10 investigations for durable edge across asset classes

RESEARCH SURFACE — NOT FINANCIAL ADVICE
Per-investigation assessment + implementation plans. No /audit production gate changes from this doc. Numbers cited come from audit_dashboard/data/dashboard_data.json at the timestamp below.
Published 2026-05-11T19:35Z · Branch feat/audit-dashboard-enhancements-hermes-2026-05-09 · Data snapshot generated_at 2026-05-10T04Z

Tl;dr

Ten angles surfaced for durable cross-class edge. 4 already built or partially built, 6 net-new. Highest-value net-new pair: #1 rolling-window profiling × #2 edge-decay heatmap (shared compute kernel, single dashboard widget, no production-strategy risk).
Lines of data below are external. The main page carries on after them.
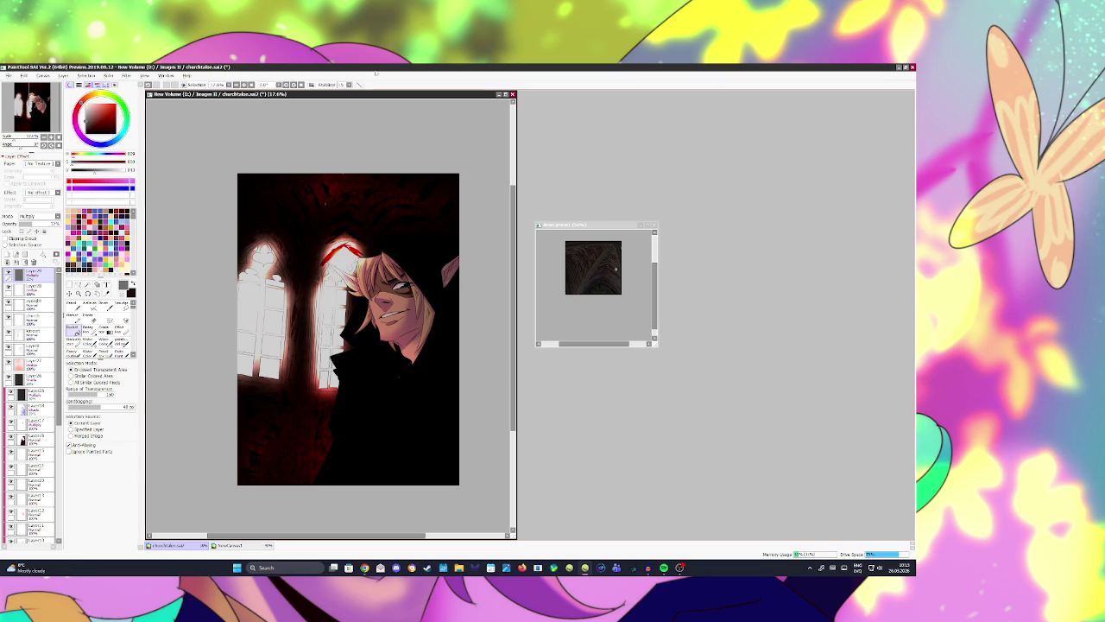
scroll(304, 280, up, 2)
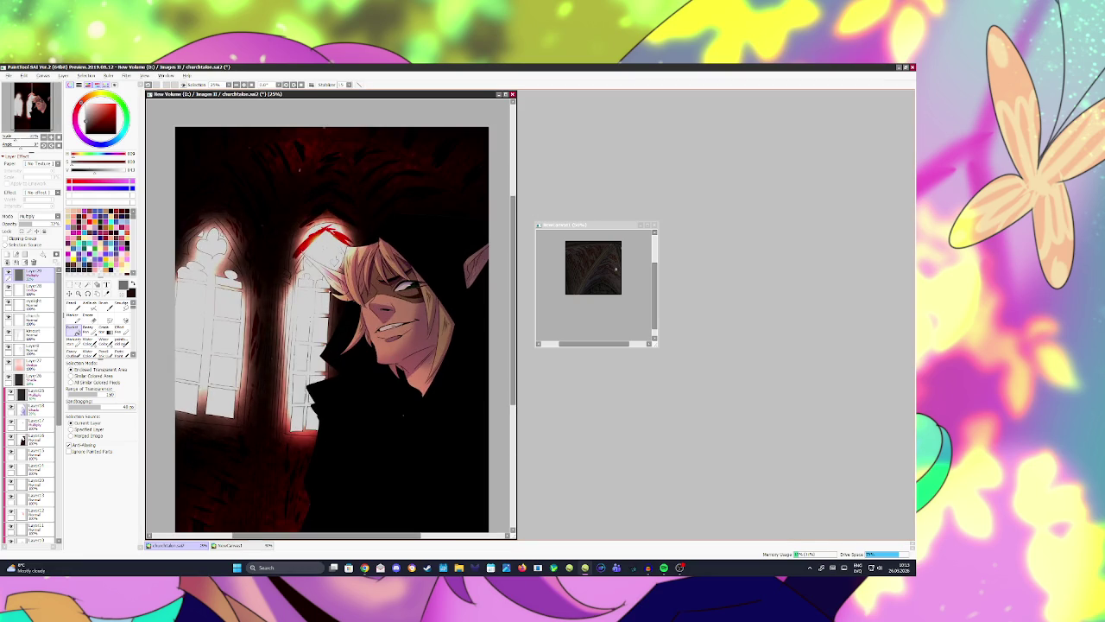
scroll(304, 280, down, 3)
scroll(304, 279, up, 1)
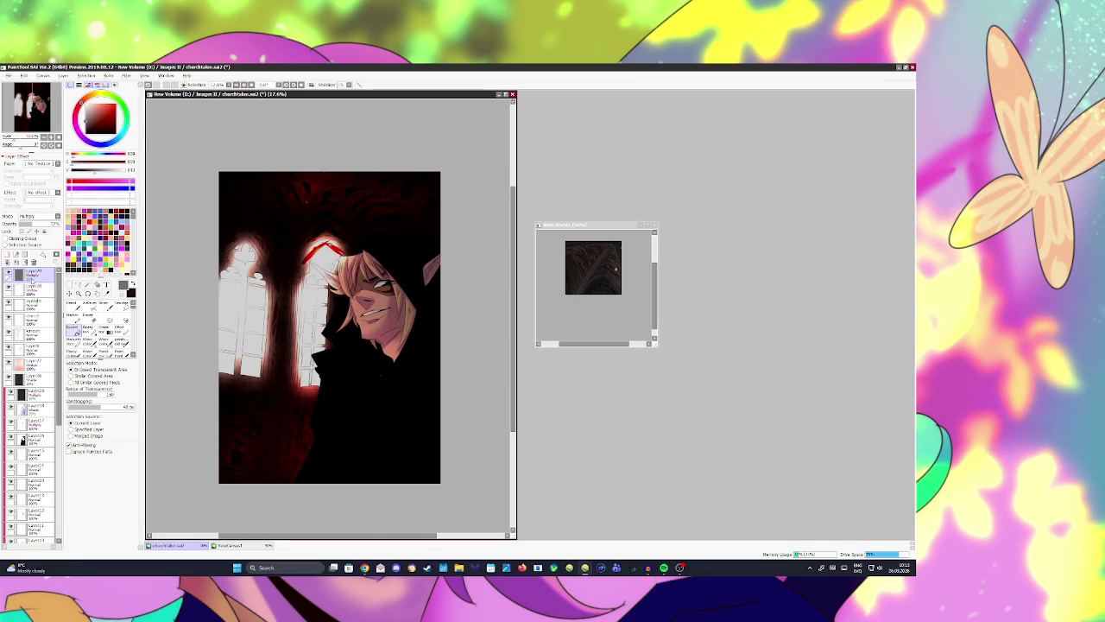
Step: Toggle the top layer's visibility repeatedly to compare the toned-down glow
click(22, 440)
click(22, 439)
click(23, 439)
click(23, 439)
click(9, 276)
click(9, 275)
click(9, 276)
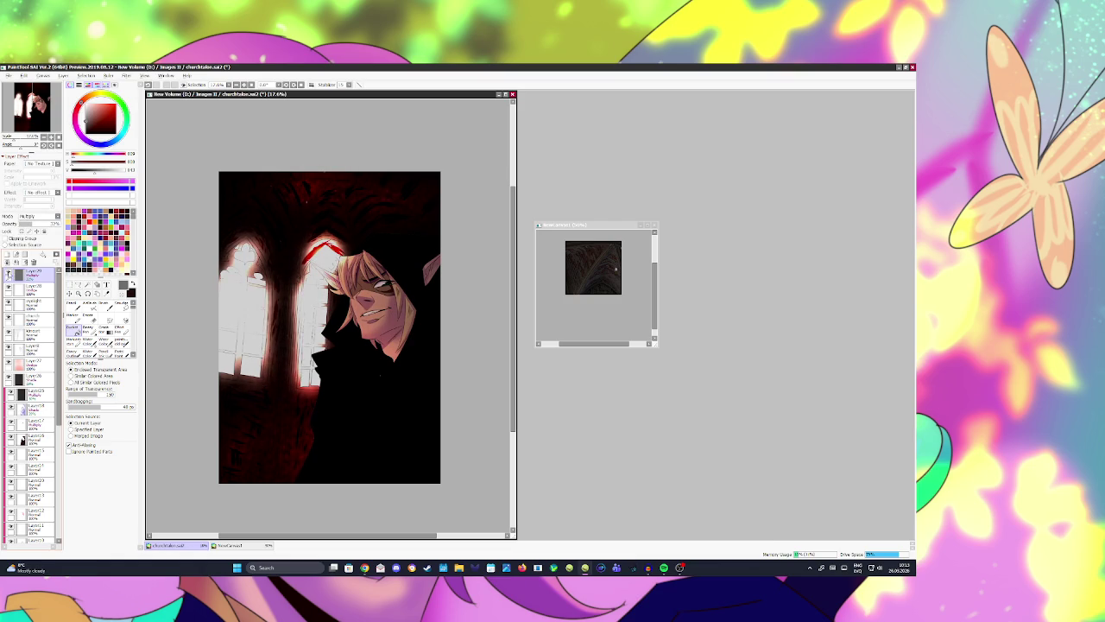
click(10, 276)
System already has: rolling-30d metrics, walk-forward by_class, hf_decay_watchlist, regime annotations (VIX/BTC.D/DXY), concept_drift KS statistics, TA baseline benchmark grid, walk-forward Tier-1 promotion gate, benchmark-relative 30d excess return per system.

What's missing: rolling-window panels at multiple horizons, edge-decay heatmap, top-N portfolio slice simulator, meta-learning gate-pass predictor, formal peer-review rubric.

#1 Temporal-stability profiling — rolling Sharpe/Sortino/Consistency/Excess at 7d/30d/90d/1y/3y

PARTIAL~1d work

Current state

hf_stats.rolling_metrics already emits a 14-row history but only at one window (window_days=30). Most recent: 2026-04-22 net_sharpe 0.1605 / WR 42.98% / n=3134 / max_drawdown_pct 721.91 / ulcer_index 362.7. Earlier 2026-04-09: net_sharpe 0.3695 / WR 48.05% / n=768 / max_drawdown_pct 105.17. Sharpe halved and ulcer 6×'d in 13d — visible because rolling exists, invisible at multiple horizons because they don't.

Plan

  1. Add ROLLING_WINDOWS_DAYS = [7, 30, 90, 365, 1095] in audit_trail/dashboard_generator.py.
  2. Parameterize the existing _compute_rolling_metrics(closed, window_days) helper; emit hf_stats.rolling_by_window[window_days] as a list of timestamp-keyed rows.
  3. Per asset class: pre-group closed by asset_class, run the same kernel n_classes × n_windows times. Skip windows where n_trades < 30 (statistical floor).
  4. Frontend: add Chart.js line chart of net_sharpe per window, one line per asset class. Stable + monotonically-improving line at long horizons = durable; short-window noise but stable long = healthy convergence.

Risk

LOW. Read-only on closed picks; no production-gate change. CPU adds <3s per dashboard build (verified by extrapolation from current 14-row build).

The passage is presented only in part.